What you need to do
Would you output, exactly as written, the line with "middle pip: (145, 141)" and all lines after it to the end of the data below, and no others?

┄┄┄┄┄┄┄┄┄┄┄┄┄┄┄┄┄┄┄┄

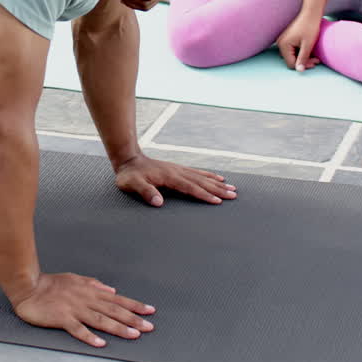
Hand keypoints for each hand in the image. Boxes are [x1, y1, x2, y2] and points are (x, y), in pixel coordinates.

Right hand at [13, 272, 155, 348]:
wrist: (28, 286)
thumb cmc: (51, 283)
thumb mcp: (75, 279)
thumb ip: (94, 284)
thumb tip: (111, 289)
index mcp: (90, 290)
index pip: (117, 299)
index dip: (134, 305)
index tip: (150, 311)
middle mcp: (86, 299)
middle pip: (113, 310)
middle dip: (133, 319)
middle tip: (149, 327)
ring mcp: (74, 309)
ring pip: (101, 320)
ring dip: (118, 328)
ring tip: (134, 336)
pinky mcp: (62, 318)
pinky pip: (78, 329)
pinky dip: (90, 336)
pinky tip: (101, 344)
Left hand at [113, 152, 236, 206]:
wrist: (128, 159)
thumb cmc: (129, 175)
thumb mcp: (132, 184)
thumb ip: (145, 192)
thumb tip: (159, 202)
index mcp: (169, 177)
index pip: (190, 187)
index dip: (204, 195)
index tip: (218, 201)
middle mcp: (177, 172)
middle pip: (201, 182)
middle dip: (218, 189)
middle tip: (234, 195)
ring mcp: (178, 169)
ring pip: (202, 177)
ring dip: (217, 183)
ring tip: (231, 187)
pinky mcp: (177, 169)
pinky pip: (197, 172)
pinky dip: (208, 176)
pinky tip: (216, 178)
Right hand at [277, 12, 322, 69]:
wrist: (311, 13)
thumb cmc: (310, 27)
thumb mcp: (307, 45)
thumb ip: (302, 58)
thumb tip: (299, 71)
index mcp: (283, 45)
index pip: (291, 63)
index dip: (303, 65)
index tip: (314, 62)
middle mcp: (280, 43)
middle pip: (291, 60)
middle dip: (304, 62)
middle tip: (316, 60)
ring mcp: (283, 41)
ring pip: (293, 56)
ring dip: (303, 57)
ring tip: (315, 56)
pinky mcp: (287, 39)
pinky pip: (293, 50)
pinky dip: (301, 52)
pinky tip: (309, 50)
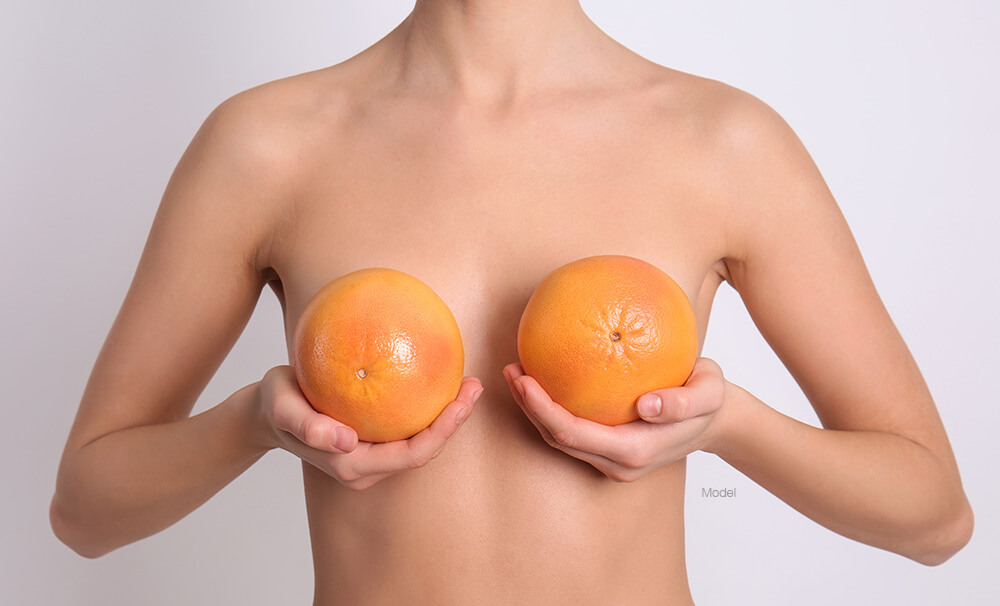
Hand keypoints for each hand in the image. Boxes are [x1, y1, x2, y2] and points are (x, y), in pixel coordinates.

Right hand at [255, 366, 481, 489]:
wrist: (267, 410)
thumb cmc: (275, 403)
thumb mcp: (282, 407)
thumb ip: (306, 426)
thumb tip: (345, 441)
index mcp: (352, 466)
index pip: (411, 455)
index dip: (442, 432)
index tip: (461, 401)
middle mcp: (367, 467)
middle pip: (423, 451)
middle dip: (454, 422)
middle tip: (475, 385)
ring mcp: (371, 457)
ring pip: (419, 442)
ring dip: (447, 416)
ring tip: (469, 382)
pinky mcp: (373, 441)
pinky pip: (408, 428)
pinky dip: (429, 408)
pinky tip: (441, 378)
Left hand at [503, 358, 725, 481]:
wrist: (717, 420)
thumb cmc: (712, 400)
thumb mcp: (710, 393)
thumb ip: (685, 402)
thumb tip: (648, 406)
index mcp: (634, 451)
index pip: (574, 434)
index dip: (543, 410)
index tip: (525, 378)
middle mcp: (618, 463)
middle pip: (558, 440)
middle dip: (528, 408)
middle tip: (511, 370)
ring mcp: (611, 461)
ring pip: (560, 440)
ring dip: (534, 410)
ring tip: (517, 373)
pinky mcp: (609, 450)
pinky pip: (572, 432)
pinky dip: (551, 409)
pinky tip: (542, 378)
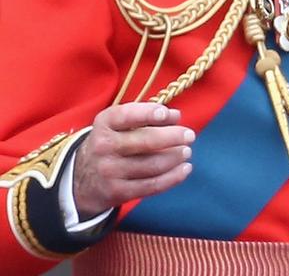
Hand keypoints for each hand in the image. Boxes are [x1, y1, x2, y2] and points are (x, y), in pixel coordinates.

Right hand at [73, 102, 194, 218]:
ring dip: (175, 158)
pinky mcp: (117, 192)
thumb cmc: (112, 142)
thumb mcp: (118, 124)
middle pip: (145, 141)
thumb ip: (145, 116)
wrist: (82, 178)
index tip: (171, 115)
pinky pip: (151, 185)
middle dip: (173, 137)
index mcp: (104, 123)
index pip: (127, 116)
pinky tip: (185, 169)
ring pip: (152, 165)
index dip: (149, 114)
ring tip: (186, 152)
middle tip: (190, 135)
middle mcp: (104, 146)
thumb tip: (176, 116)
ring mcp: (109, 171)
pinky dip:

┄┄┄┄┄┄┄┄┄┄┄┄┄┄┄┄┄┄┄┄

Task result
middle pip: (145, 141)
thumb ip: (145, 116)
wrist: (82, 178)
index tip: (171, 115)
pinky pip: (151, 185)
middle dip: (173, 137)
index mcp: (104, 123)
index pip: (127, 116)
pinky tip: (185, 169)
ring pip: (152, 165)
index dip: (149, 114)
ring tip: (186, 152)
middle tip: (190, 135)
middle mcp: (104, 146)
thumb tip: (176, 116)
ring mcp: (109, 171)
pinky dip:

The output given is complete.